● **WORK ITEM**:
Copy each line below word for word and drop every image.

● **GIVEN DATA**:
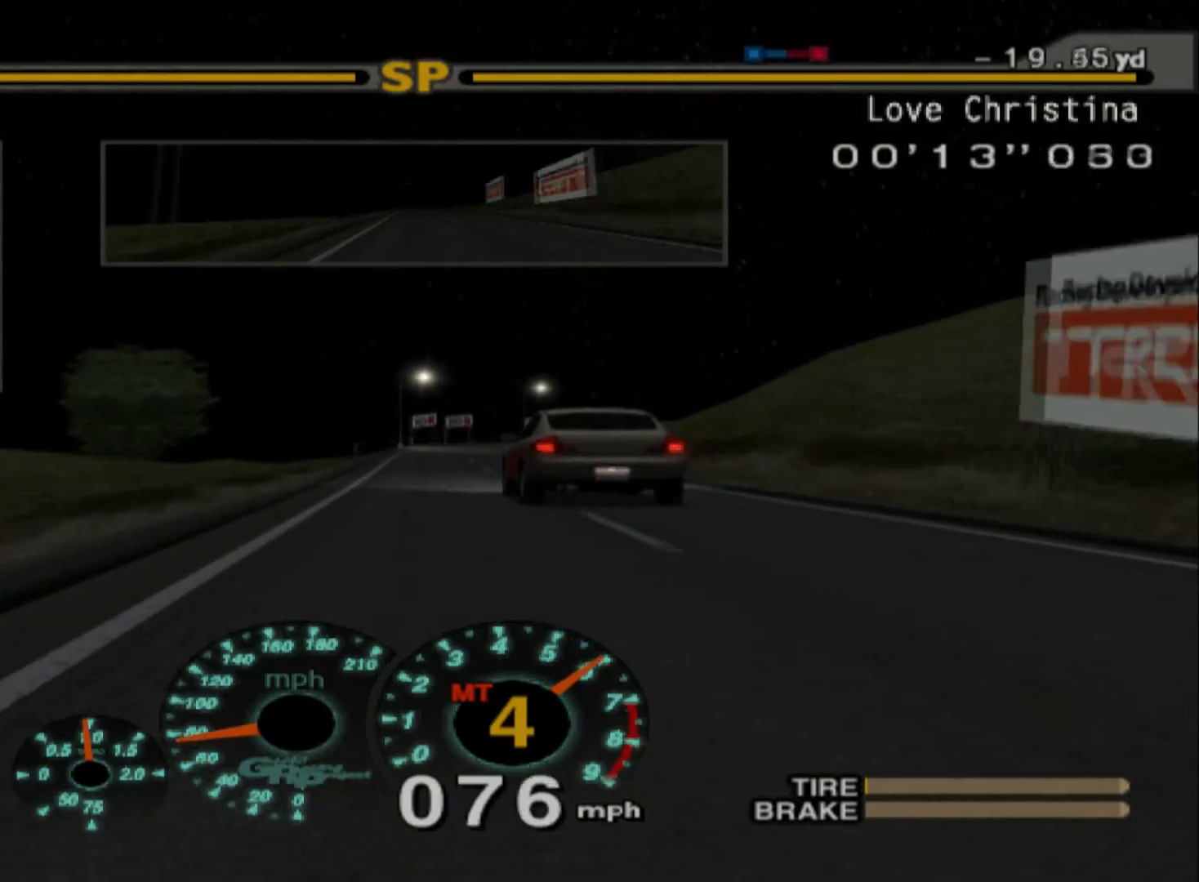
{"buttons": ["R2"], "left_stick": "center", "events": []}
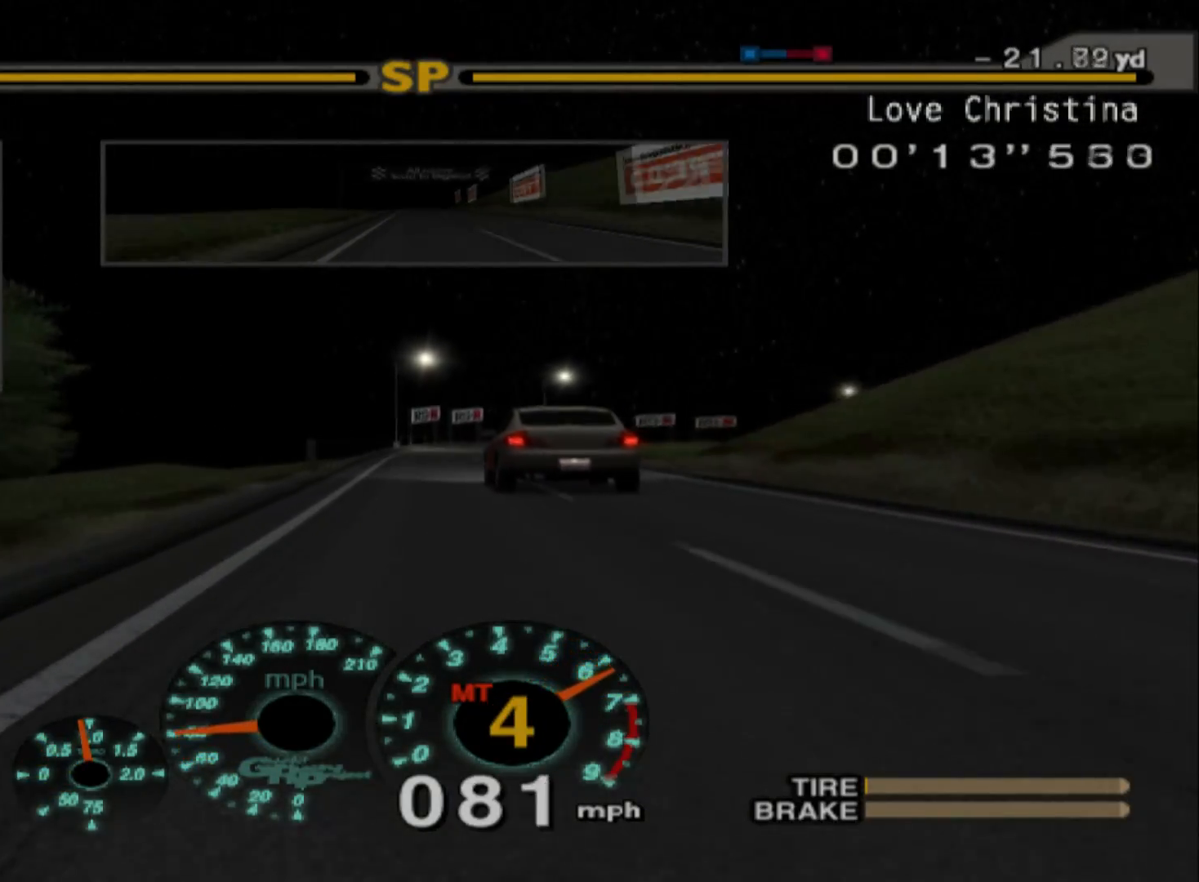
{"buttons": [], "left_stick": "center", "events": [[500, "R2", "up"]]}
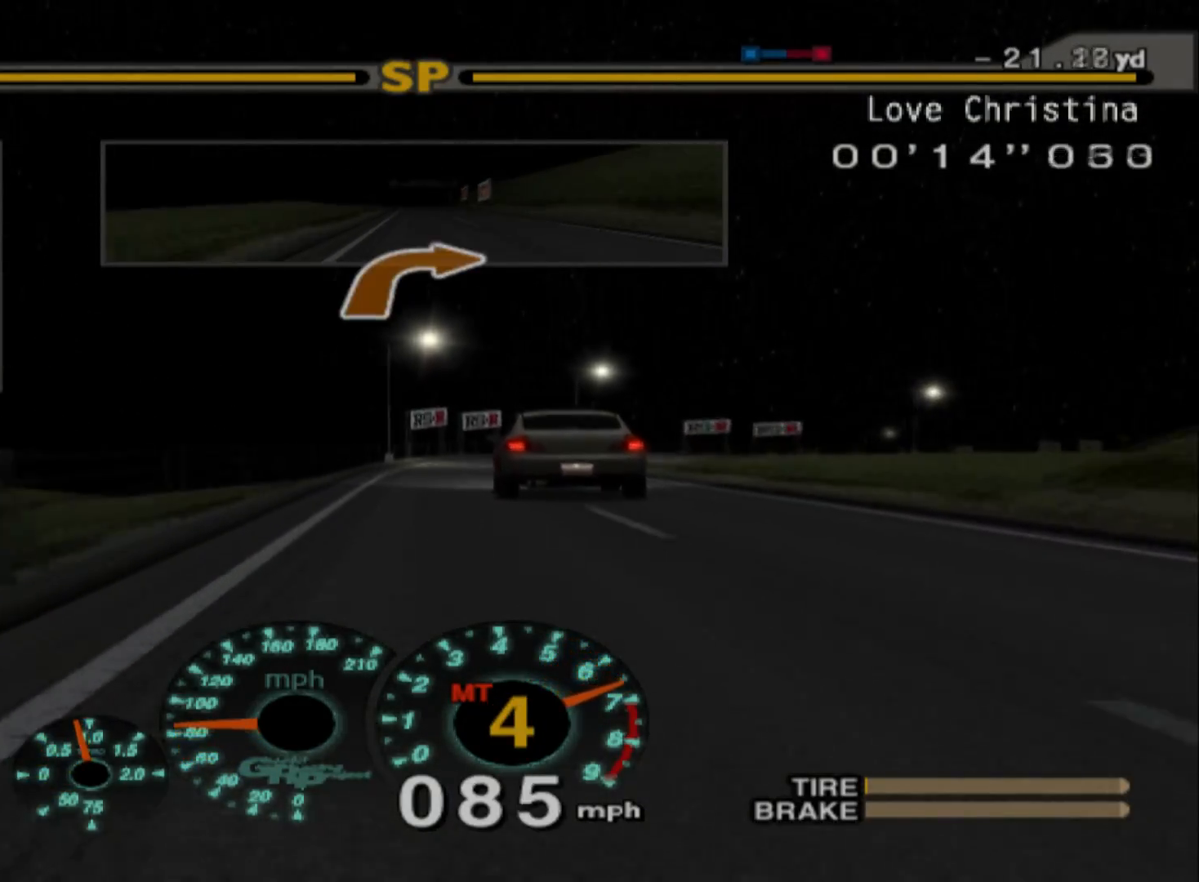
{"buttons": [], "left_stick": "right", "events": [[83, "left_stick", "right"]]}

● **WRITTEN RESPONSE**:
{"buttons": ["R2"], "left_stick": "center", "events": []}
{"buttons": [], "left_stick": "center", "events": [[500, "R2", "up"]]}
{"buttons": [], "left_stick": "right", "events": [[83, "left_stick", "right"]]}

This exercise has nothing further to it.